Task –
List each line in the items below that contains the string "ניתן". Case counts.

Data supplied –
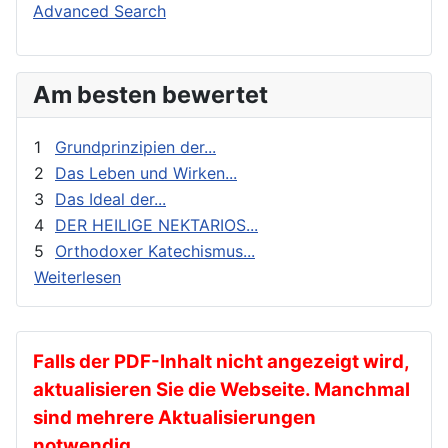
Buchbesprechungen und Nachrichten
Orthodoxie Heute
Advanced Search
Erziehung und Bildung
Orthodoxie in der Gegenwart
Exegese
Stimme der Orthodoxie
Am besten bewertet
Feste
Für Neophyten
1
Grundprinzipien der...
Geistliches Leben
2
Das Leben und Wirken...
3
Das Ideal der...
Geschichte
4
DER HEILIGE NEKTARIOS...
gnadenhafte Erscheinungen
5
Orthodoxer Katechismus...
Heilige
Weiterlesen
Heilige Väter
Ikonen
Kalender
Falls der PDF-Inhalt nicht angezeigt wird,
aktualisieren Sie die Webseite. Manchmal
Katechese
sind mehrere Aktualisierungen
Kinder und Jugendarbeit
notwendig.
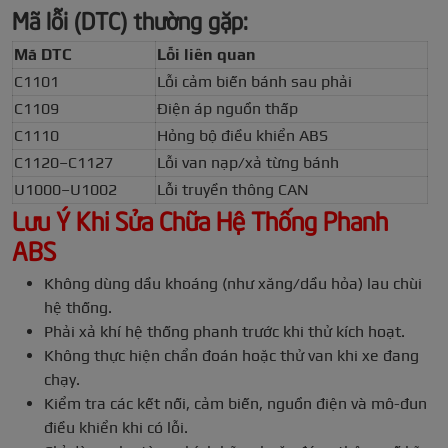
Mã lỗi (DTC) thường gặp:
Mã DTC
Lỗi liên quan
C1101
Lỗi cảm biến bánh sau phải
C1109
Điện áp nguồn thấp
C1110
Hỏng bộ điều khiển ABS
C1120–C1127
Lỗi van nạp/xả từng bánh
U1000–U1002
Lỗi truyền thông CAN
Lưu Ý Khi Sửa Chữa Hệ Thống Phanh
ABS
Không dùng dầu khoáng (như xăng/dầu hỏa) lau chùi
hệ thống.
Phải xả khí hệ thống phanh trước khi thử kích hoạt.
Không thực hiện chẩn đoán hoặc thử van khi xe đang
chạy.
Kiểm tra các kết nối, cảm biến, nguồn điện và mô-đun
điều khiển khi có lỗi.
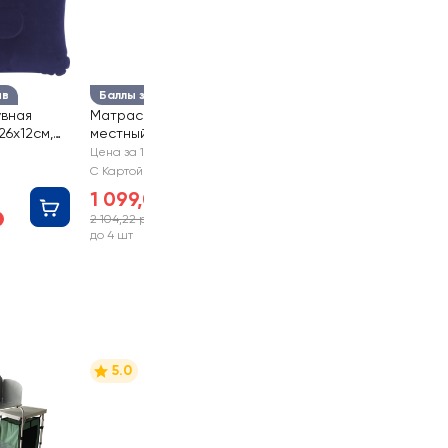
ыв
Баллы за отзыв
увная
Матрас надувной 2-х
26х12см,
местный ACTIWELL
т. 2206
185х126х22см, Арт.
Цена за 1 шт
MU20256
С Картой №1
1 099,00 руб
2 104,22 руб
-47%
до 4 шт
5.0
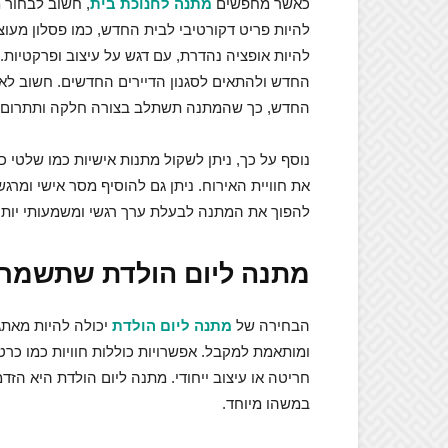
כאשר מחפשים
מתנה לחנוכת בית
, חשוב לבחור מ
להיות פריט דקורטיבי לבית החדש, כמו פסלון מעוצב
להיות אופציה נהדרת, עם דגש על עיצוב ופרקטיו
החדש ולהתאים לסגנון הדיירים החדשים. חשוב לא
החדש, כך שהמתנה תשתלב בצורה חלקה ותתרום 
נוסף על כך, ניתן לשקול מתנות אישיות כמו שלטי 
את חוויית האירוח. ניתן גם להוסיף מסר אישי ומרג
להפוך את המתנה לבעלת ערך רגשי ומשמעותי יותר
מתנה ליום הולדת שתשמח 
הבחירה של
מתנה ליום הולדת
יכולה להיות מאתג
ומותאמת למקבל. אפשרויות כוללות חוויות כמו כרט
חריטה או עיצוב ייחודי. מתנה ליום הולדת היא הז
במשהו מיוחד.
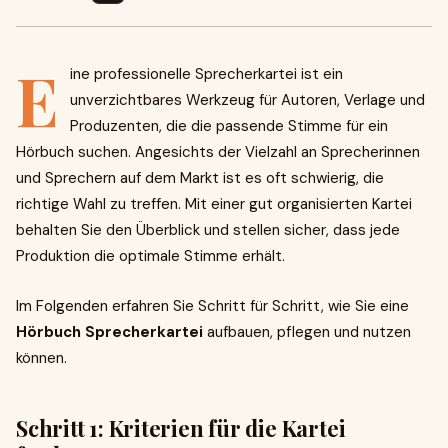
E
ine professionelle Sprecherkartei ist ein
unverzichtbares Werkzeug für Autoren, Verlage und
Produzenten, die die passende Stimme für ein
Hörbuch suchen. Angesichts der Vielzahl an Sprecherinnen
und Sprechern auf dem Markt ist es oft schwierig, die
richtige Wahl zu treffen. Mit einer gut organisierten Kartei
behalten Sie den Überblick und stellen sicher, dass jede
Produktion die optimale Stimme erhält.
Im Folgenden erfahren Sie Schritt für Schritt, wie Sie eine
Hörbuch Sprecherkartei
aufbauen, pflegen und nutzen
können.
Schritt 1: Kriterien für die Kartei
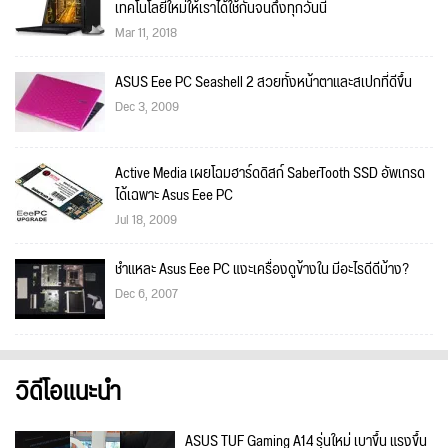
เทคโนโลยีใหม่ให้เราได้ใช้กันจนถึงทุกวันนี้
Mar 11, 2018
ASUS Eee PC Seashell 2 สวยทั้งหน้าตาและสเปกที่ดีขึ้น
Dec 3, 2009
Active Media เผยโฉมฮาร์ดดิสก์ SaberTooth SSD อัพเกรด
ได้เฉพาะ Asus Eee PC
Jul 18, 2009
ชำแหละ Asus Eee PC แงะเครื่องดูข้างใน มีอะไรดีดีบ้าง?
Dec 6, 2007
วิดีโอแนะนำ
ASUS TUF Gaming A14 รุ่นใหม่ เบาขึ้น แรงขึ้น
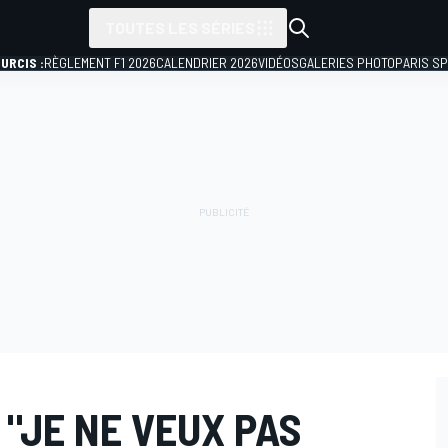
TOUTES LES SÉRIES
URCIS :
RÈGLEMENT F1 2026
CALENDRIER 2026
VIDÉOS
GALERIES PHOTO
PARIS S
 "JE NE VEUX PAS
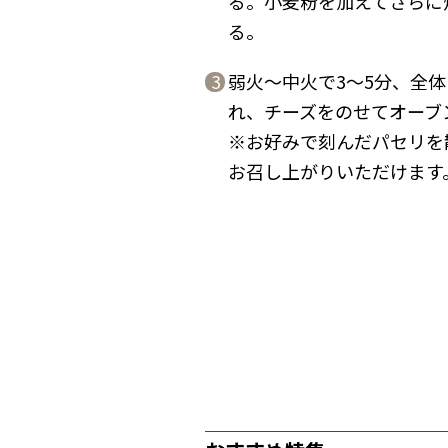
る。小麦粉を加えてさらに
る。
弱火～中火で3～5分、全
3
れ、チーズをのせてオーブン
※お好みで刻んだパセリを
お召し上がりいただけます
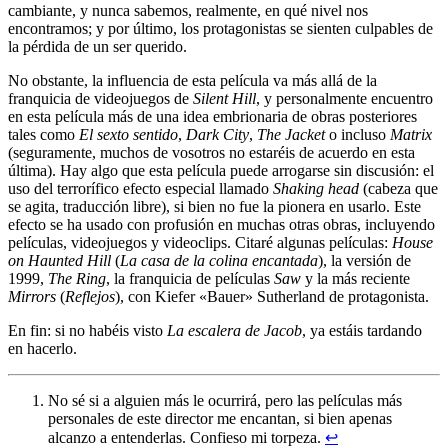
cambiante, y nunca sabemos, realmente, en qué nivel nos
encontramos; y por último, los protagonistas se sienten culpables de
la pérdida de un ser querido.
No obstante, la influencia de esta película va más allá de la
franquicia de videojuegos de
Silent Hill
, y personalmente encuentro
en esta película más de una idea embrionaria de obras posteriores
tales como
El sexto sentido
,
Dark City
,
The Jacket
o incluso
Matrix
(seguramente, muchos de vosotros no estaréis de acuerdo en esta
última). Hay algo que esta película puede arrogarse sin discusión: el
uso del terrorífico efecto especial llamado
Shaking head
(cabeza que
se agita, traducción libre), si bien no fue la pionera en usarlo. Este
efecto se ha usado con profusión en muchas otras obras, incluyendo
películas, videojuegos y videoclips. Citaré algunas películas:
House
on Haunted Hill
(
La casa de la colina encantada
), la versión de
1999,
The Ring
, la franquicia de películas
Saw
y la más reciente
Mirrors
(
Reflejos
), con Kiefer «Bauer» Sutherland de protagonista.
En fin: si no habéis visto
La escalera de Jacob
, ya estáis tardando
en hacerlo.
No sé si a alguien más le ocurrirá, pero las películas más
personales de este director me encantan, si bien apenas
alcanzo a entenderlas. Confieso mi torpeza.
↩︎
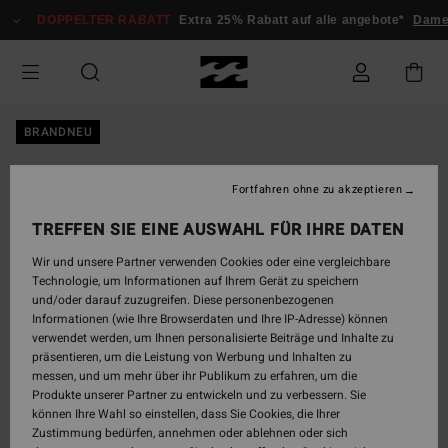
Direkt
DOPPELTER RABATT
Extra 25% Rabatt auf alle angebote*
Dame
zur
Produktinformation
springen
BRANDNEU
Fortfahren ohne zu akzeptieren
TREFFEN SIE EINE AUSWAHL FÜR IHRE DATEN
Wir und unsere Partner verwenden Cookies oder eine vergleichbare
Technologie, um Informationen auf Ihrem Gerät zu speichern
und/oder darauf zuzugreifen. Diese personenbezogenen
Informationen (wie Ihre Browserdaten und Ihre IP-Adresse) können
verwendet werden, um Ihnen personalisierte Beiträge und Inhalte zu
präsentieren, um die Leistung von Werbung und Inhalten zu
messen, und um mehr über ihr Publikum zu erfahren, um die
Produkte unserer Partner zu entwickeln und zu verbessern. Sie
können Ihre Wahl so einstellen, dass Sie Cookies, die Ihrer
Zustimmung bedürfen, annehmen oder ablehnen oder sich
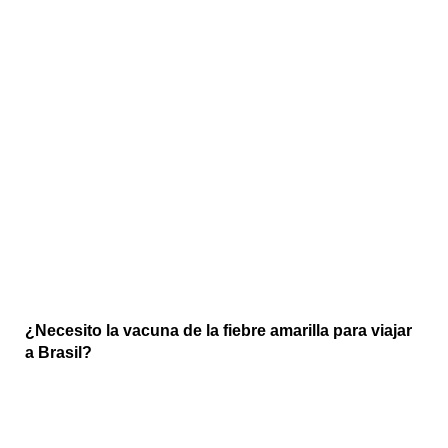
¿Necesito la vacuna de la fiebre amarilla para viajar
a Brasil?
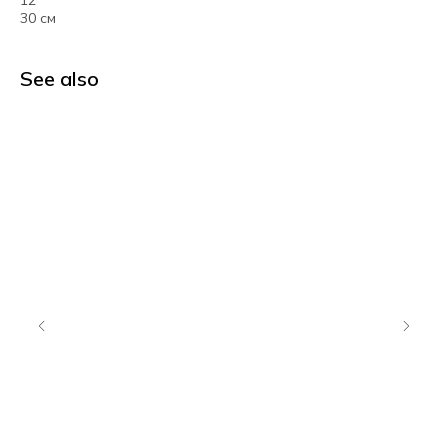
12"
30 см
See also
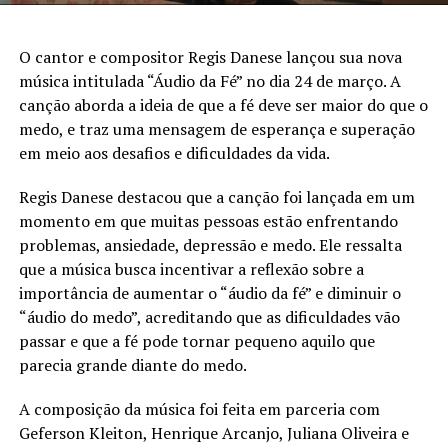
O cantor e compositor Regis Danese lançou sua nova
música intitulada “Áudio da Fé” no dia 24 de março. A
canção aborda a ideia de que a fé deve ser maior do que o
medo, e traz uma mensagem de esperança e superação
em meio aos desafios e dificuldades da vida.
Regis Danese destacou que a canção foi lançada em um
momento em que muitas pessoas estão enfrentando
problemas, ansiedade, depressão e medo. Ele ressalta
que a música busca incentivar a reflexão sobre a
importância de aumentar o “áudio da fé” e diminuir o
“áudio do medo”, acreditando que as dificuldades vão
passar e que a fé pode tornar pequeno aquilo que
parecia grande diante do medo.
A composição da música foi feita em parceria com
Geferson Kleiton, Henrique Arcanjo, Juliana Oliveira e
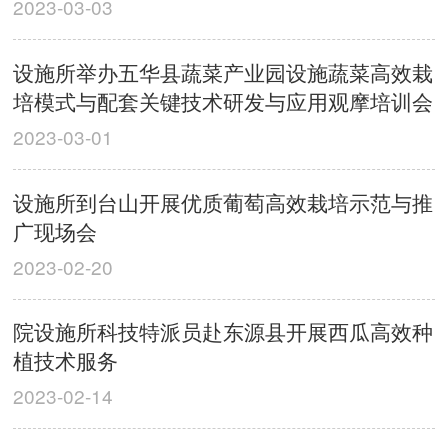
2023-03-03
设施所举办五华县蔬菜产业园设施蔬菜高效栽
培模式与配套关键技术研发与应用观摩培训会
2023-03-01
设施所到台山开展优质葡萄高效栽培示范与推
广现场会
2023-02-20
院设施所科技特派员赴东源县开展西瓜高效种
植技术服务
2023-02-14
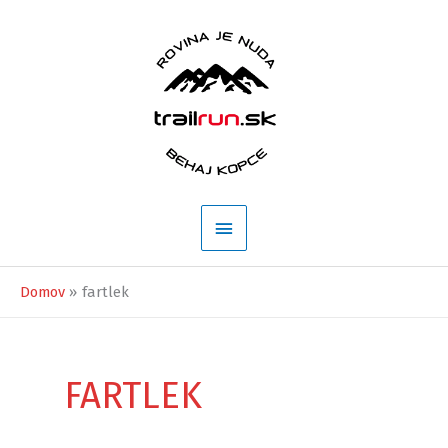
Preskočiť
na
obsah
Hlavné
Menu
Domov
fartlek
FARTLEK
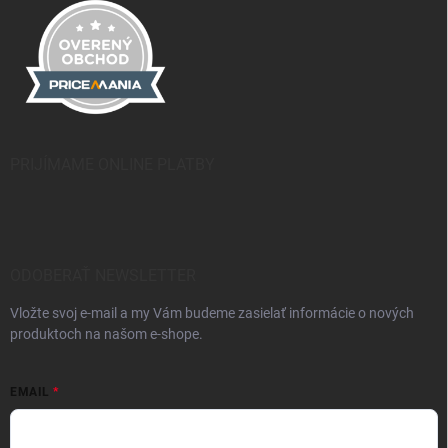
PRIJÍMAME ONLINE PLATBY
ODOBERAŤ NEWSLETTER
Vložte svoj e-mail a my Vám budeme zasielať informácie o nových
produktoch na našom e-shope.
EMAIL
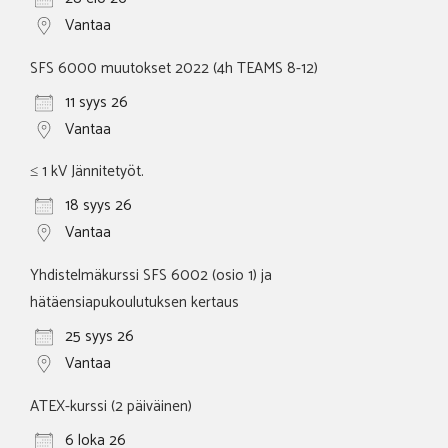
Vantaa
SFS 6000 muutokset 2022 (4h TEAMS 8-12)
11 syys 26
Vantaa
≤ 1 kV Jännitetyöt.
18 syys 26
Vantaa
Yhdistelmäkurssi SFS 6002 (osio 1) ja
hätäensiapukoulutuksen kertaus
25 syys 26
Vantaa
ATEX-kurssi (2 päiväinen)
6 loka 26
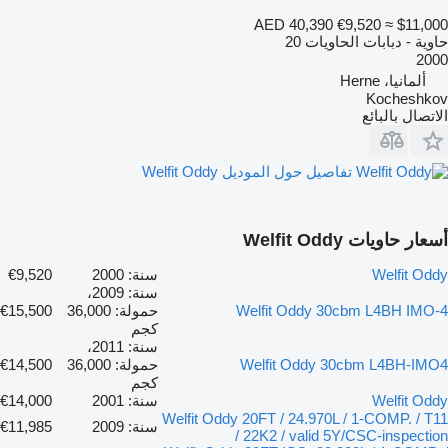
AED 40,390
€9,520
≈ $11,000
حاوية - دبابات الحاويات 20
2000
ألمانيا، Herne
Kocheshkov
الاتصال بالبائع
تفاصيل حول الموديل Welfit Oddy
أسعار حاويات Welfit Oddy
Welfit Oddy
سنة: 2000
€9,520
سنة: 2009،
Welfit Oddy 30cbm L4BH IMO-4
حمولة: 36,000
€15,500
كجم
سنة: 2011،
Welfit Oddy 30cbm L4BH-IMO4
حمولة: 36,000
€14,500
كجم
Welfit Oddy
سنة: 2001
€14,000
Welfit Oddy 20FT / 24.970L / 1-COMP. / T11
سنة: 2009
€11,985
/ 22K2 / valid 5Y/CSC-inspection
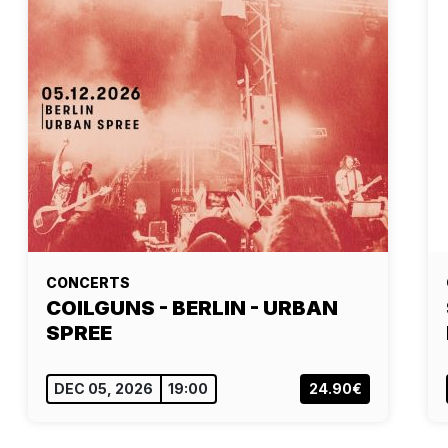
CONCERTS
COILGUNS - BERLIN - URBAN
SPREE
DEC 05, 2026
19:00
24.90€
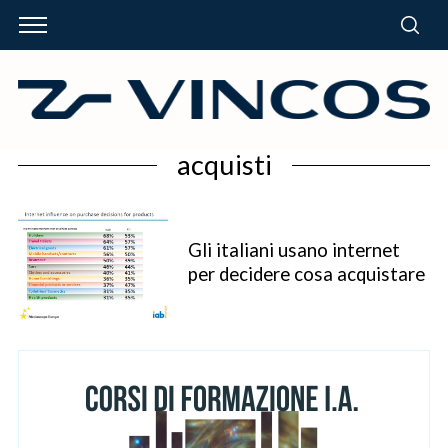
acquisti
Gli italiani usano internet
per decidere cosa acquistare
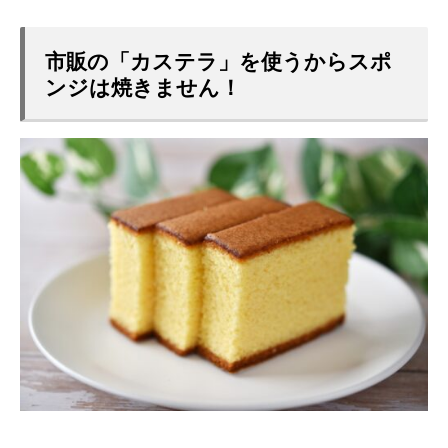
市販の「カステラ」を使うからスポ
ンジは焼きません！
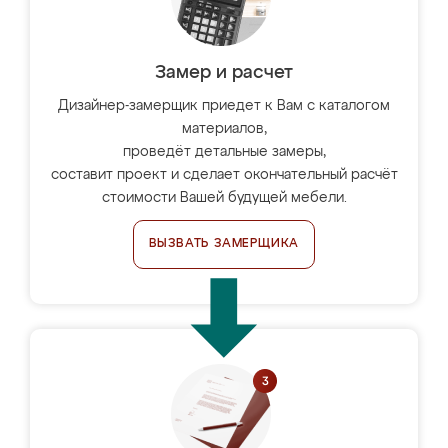
Замер и расчет
Дизайнер-замерщик приедет к Вам с каталогом
материалов,
проведёт детальные замеры,
составит проект и сделает окончательный расчёт
стоимости Вашей будущей мебели.
ВЫЗВАТЬ ЗАМЕРЩИКА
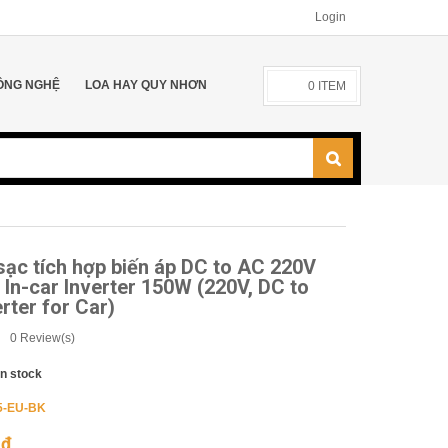
Login
ÔNG NGHỆ
LOA HAY QUY NHƠN
0
ITEM
sạc tích hợp biến áp DC to AC 220V
In-car Inverter 150W (220V, DC to
rter for Car)
0
Review(s)
In stock
5-EU-BK
0
₫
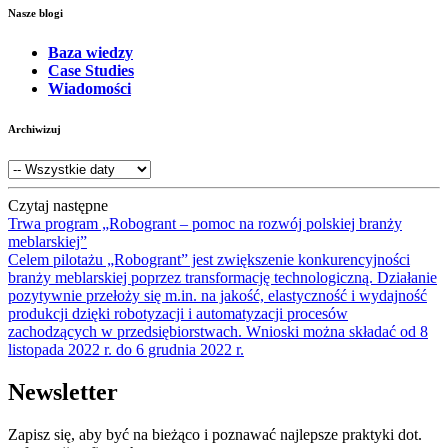
Nasze blogi
Baza wiedzy
Case Studies
Wiadomości
Archiwizuj
Czytaj następne
Trwa program „Robogrant – pomoc na rozwój polskiej branży
meblarskiej”
Celem pilotażu „Robogrant” jest zwiększenie konkurencyjności
branży meblarskiej poprzez transformację technologiczną. Działanie
pozytywnie przełoży się m.in. na jakość, elastyczność i wydajność
produkcji dzięki robotyzacji i automatyzacji procesów
zachodzących w przedsiębiorstwach. Wnioski można składać od 8
listopada 2022 r. do 6 grudnia 2022 r.
Newsletter
Zapisz się, aby być na bieżąco i poznawać najlepsze praktyki dot.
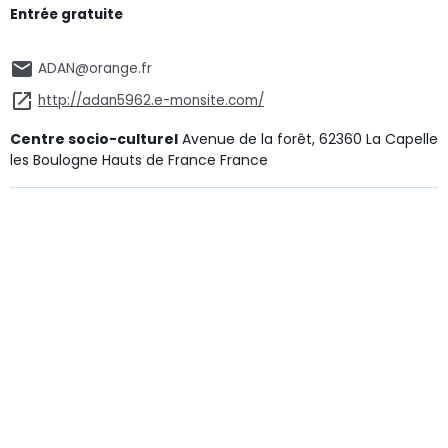
Entrée gratuite
ADAN@orange.fr
http://adan5962.e-monsite.com/
Centre socio-culturel
Avenue de la forêt, 62360 La Capelle
les Boulogne Hauts de France France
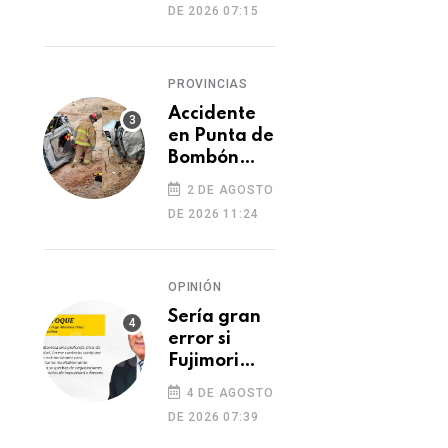
DE 2026 07:15
PROVINCIAS
Accidente
en Punta de
Bombón
deja un
2 DE AGOSTO
muerto y
DE 2026 11:24
dos heridos
OPINIÓN
Sería gran
CULTURA
error si
CULTURA
Fujimori
121 años preservando
Chancay reunirá 
indulta a
la memoria del Perú
mil jóvenes músico
4 DE AGOSTO
Castillo o
DE 2026 07:39
Toledo
29 DE JULIO 2026
25 DE JULIO 2026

Solution for this problem –
נוסף על כך, ניתן לשקול מתנות אישיות כמו שלטי 
את חוויית האירוח. ניתן גם להוסיף מסר אישי ומרג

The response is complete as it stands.